• Directions for this task
An identical copy of the listing below is all the answer should contain.

══ Material for this exercise

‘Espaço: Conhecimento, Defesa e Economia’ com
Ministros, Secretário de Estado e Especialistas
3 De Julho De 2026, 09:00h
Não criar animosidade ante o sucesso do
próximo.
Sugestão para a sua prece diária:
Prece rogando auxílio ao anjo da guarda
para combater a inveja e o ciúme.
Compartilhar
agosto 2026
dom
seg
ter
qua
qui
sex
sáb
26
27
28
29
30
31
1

════

• Exercise output
‘Espaço: Conhecimento, Defesa e Economia’ com
Ministros, Secretário de Estado e Especialistas
3 De Julho De 2026, 09:00h
Não criar animosidade ante o sucesso do
próximo.
Sugestão para a sua prece diária:
Prece rogando auxílio ao anjo da guarda
para combater a inveja e o ciúme.
Compartilhar
agosto 2026
dom
seg
ter
qua
qui
sex
sáb
26
27
28
29
30
31
1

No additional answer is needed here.